Climate change is a fundamental threat to our development -Jinapor

The Minister for Lands and Natural Resources, Samuel Abu Jinapor, has disclosed that climate change is a fundamental threat to the development of the country.

“The climate crisis remains one of the most fundamental threats to our development, our survival and the subsistence of planet earth,” he complained.

The minister was speaking at the Forty-Third (43rd) Management Day Celebration of the University of Ghana Business School in Accra yesterday.

Addressing the gathering on the theme: “Accounting for Climate Change and Environmental Sustainability: Our Collective Responsibility”, Mr  Jinapor said with less than seven (7) years to the attainment of the 2030 Sustainable Development Goals (SDGs), climate change has been identified as the most significant impediment to the realisation of these Goals, dragging millions of people into poverty.

Quoting experts, he said temperature rise above two degrees Celsius (2oC) can have catastrophic and irreversible consequences on people and the planet.

Meanwhile, at current rates, there are fears that average global temperature could be in excess of three degrees Celsius (3oC) by the end of the century, Mr Jinapor stated.

The impact of this looming disaster, the minister bemoaned, is already being felt across the globe, including extreme weather conditions that produce cyclones, hurricanes, sea-level rise, flooding, droughts and irregular rainfall patterns among others.

“Unfortunately for us, here in Africa, due to the agrarian nature of our economy and our low adaptation capacities, we are more susceptible to these impacts,” he said.

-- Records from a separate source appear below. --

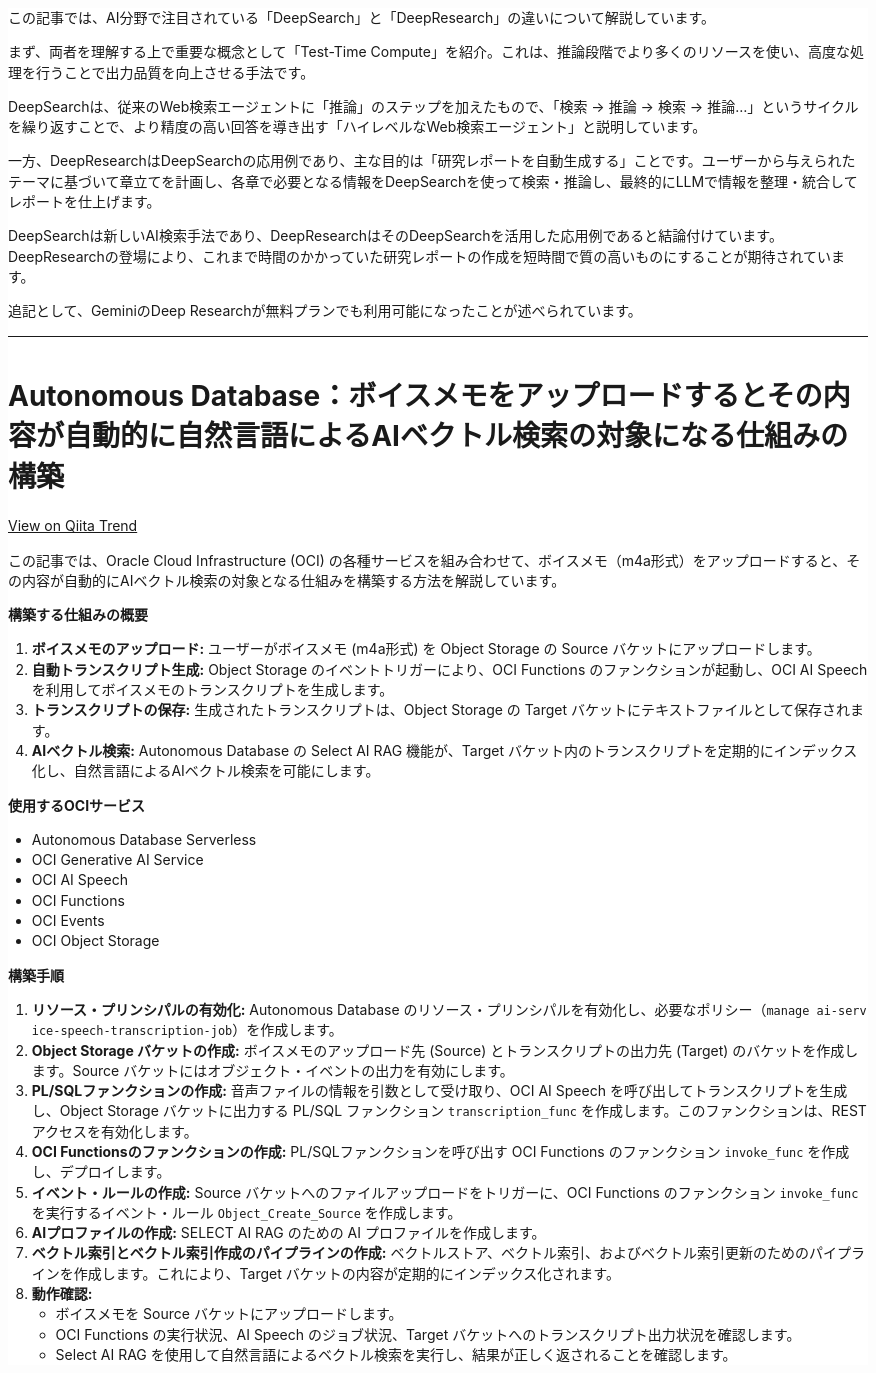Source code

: この記事では、AI分野で注目されている「DeepSearch」と「DeepResearch」の違いについて解説しています。

まず、両者を理解する上で重要な概念として「Test-Time Compute」を紹介。これは、推論段階でより多くのリソースを使い、高度な処理を行うことで出力品質を向上させる手法です。

DeepSearchは、従来のWeb検索エージェントに「推論」のステップを加えたもので、「検索 → 推論 → 検索 → 推論…」というサイクルを繰り返すことで、より精度の高い回答を導き出す「ハイレベルなWeb検索エージェント」と説明しています。

一方、DeepResearchはDeepSearchの応用例であり、主な目的は「研究レポートを自動生成する」ことです。ユーザーから与えられたテーマに基づいて章立てを計画し、各章で必要となる情報をDeepSearchを使って検索・推論し、最終的にLLMで情報を整理・統合してレポートを仕上げます。

DeepSearchは新しいAI検索手法であり、DeepResearchはそのDeepSearchを活用した応用例であると結論付けています。DeepResearchの登場により、これまで時間のかかっていた研究レポートの作成を短時間で質の高いものにすることが期待されています。

追記として、GeminiのDeep Researchが無料プランでも利用可能になったことが述べられています。


---

# Autonomous Database：ボイスメモをアップロードするとその内容が自動的に自然言語によるAIベクトル検索の対象になる仕組みの構築

[View on Qiita Trend](https://qiita.com/500InternalServerError/items/da33e205f824e148c47a?utm_campaign=popular_items&utm_medium=feed&utm_source=popular_items)

この記事では、Oracle Cloud Infrastructure (OCI) の各種サービスを組み合わせて、ボイスメモ（m4a形式）をアップロードすると、その内容が自動的にAIベクトル検索の対象となる仕組みを構築する方法を解説しています。

**構築する仕組みの概要**

1.  **ボイスメモのアップロード:** ユーザーがボイスメモ (m4a形式) を Object Storage の Source バケットにアップロードします。
2.  **自動トランスクリプト生成:** Object Storage のイベントトリガーにより、OCI Functions のファンクションが起動し、OCI AI Speech を利用してボイスメモのトランスクリプトを生成します。
3.  **トランスクリプトの保存:** 生成されたトランスクリプトは、Object Storage の Target バケットにテキストファイルとして保存されます。
4.  **AIベクトル検索:** Autonomous Database の Select AI RAG 機能が、Target バケット内のトランスクリプトを定期的にインデックス化し、自然言語によるAIベクトル検索を可能にします。

**使用するOCIサービス**

*   Autonomous Database Serverless
*   OCI Generative AI Service
*   OCI AI Speech
*   OCI Functions
*   OCI Events
*   OCI Object Storage

**構築手順**

1.  **リソース・プリンシパルの有効化:** Autonomous Database のリソース・プリンシパルを有効化し、必要なポリシー（`manage ai-service-speech-transcription-job`）を作成します。
2.  **Object Storage バケットの作成:** ボイスメモのアップロード先 (Source) とトランスクリプトの出力先 (Target) のバケットを作成します。Source バケットにはオブジェクト・イベントの出力を有効にします。
3.  **PL/SQLファンクションの作成:** 音声ファイルの情報を引数として受け取り、OCI AI Speech を呼び出してトランスクリプトを生成し、Object Storage バケットに出力する PL/SQL ファンクション `transcription_func` を作成します。このファンクションは、RESTアクセスを有効化します。
4.  **OCI Functionsのファンクションの作成:** PL/SQLファンクションを呼び出す OCI Functions のファンクション `invoke_func` を作成し、デプロイします。
5.  **イベント・ルールの作成:** Source バケットへのファイルアップロードをトリガーに、OCI Functions のファンクション `invoke_func` を実行するイベント・ルール `Object_Create_Source` を作成します。
6.  **AIプロファイルの作成:** SELECT AI RAG のための AI プロファイルを作成します。
7.  **ベクトル索引とベクトル索引作成のパイプラインの作成:** ベクトルストア、ベクトル索引、およびベクトル索引更新のためのパイプラインを作成します。これにより、Target バケットの内容が定期的にインデックス化されます。
8.  **動作確認:**
    *   ボイスメモを Source バケットにアップロードします。
    *   OCI Functions の実行状況、AI Speech のジョブ状況、Target バケットへのトランスクリプト出力状況を確認します。
    *   Select AI RAG を使用して自然言語によるベクトル検索を実行し、結果が正しく返されることを確認します。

As a result of this, Abu Jinapor advised that the country’s response to climate change must be urgent, inclusive and comprehensive, in a way that strengthens the resilience of our ecosystems, and it must involve both individual and collective actions from the youth, Civil Society Organisation (CSOs), political and traditional leaders, local communities, public and private sectors actors, as well as the academia.

He continued that fighting anthropogenic climate change requires the need to establish a long-term path for environmental sustainability that caters for the needs of today’s generation and that of tomorrow’s, with healthy ecosystems of fauna and flora.

“Government continues to adopt policy measures geared towards environmental sustainability and socio-economic development, both at the micro and macro levels”, the minister asserted.

According to the minister, the 2012 Climate Change Policy articulates different sectoral policies and interventions across the forestry, transport, energy, waste, agriculture and other sectors needed to mitigate and adapt to climate change.

In addition to the policy, he noted that the updated Nationally Determined Contributions (NDCs), recently submitted to the UNFCCC, contains thirty-four (34) mitigation measures and thirteen (13) adaptation measures to address climate change towards a potential reduction of sixty-four million tonnes of Carbon Dioxide equivalent (64,000,000 tCO2e) of Greenhouse Gases by 2030.

“These mitigation and adaption measures are drawn from five (5) key sectors, and include a shift to renewable sources of energy at a larger scale, the promotion of electric vehicles, adoption of technologies that produce energy from waste, climate smart agriculture and reduction in deforestation and forest degradation,” he explained.

These Nationally Determined Contributions, Abu Jinapor told the gathering, are divided into conditional targets, which are to be achieved from Government funding with support from the international community and private sector, and unconditional targets, which are targets to be achieved from Government funding.

This, the minister added, clearly underscores the need for a concerted effort from different stakeholders to achieve climate solutions at scale.

On policies and programs the Forestry Sector had adopted to address Climate issues, the minister said the Intergovernmental Panel on Climate Change’s Fifth Assessment Report (IPCC AR5) estimates that deforestation and forest degradation contribute about twelve to fifteen percent (12%-15%) of the global Greenhouse gas emissions.

But if it is well managed, forests, and other nature-based solutions will have the capacity to contribute about a third of global climate solution.

His outfit is also implementing the Forest Plantation Strategy, under which some six hundred and ninety thousand hectares (690,000 ha) of forest was cultivated between 2017 and 2022, through initiatives such as, forest plantation, enrichment planting and trees-on-farm.

All these national efforts, the minister is optimistic will feed into global concerted actions to halt climate change.

He also urged the private sector to provide the financial and technical support needed; local communities must be ready to uptake innovation that fosters positive climate action.

“Also, civil society must continually engage in outreach to engineer broad level understanding of climate trends; academia and research institutions must continually research and publish new information about climate vulnerability and impacts; and, of course, the media must engage in dissemination of accurate information to educate the wider populace on all these actions.

“And to ensure compliance, experts are required to assess corporate entities, Environment, Social and Governance (ESG) impacts in their supply chains. This provides a rare opportunity for academia, including the University of Ghana Business School, to train and equip business experts with the rudiments of these assessments and how to conduct them, benchmarked against international best practices”, he reinstated.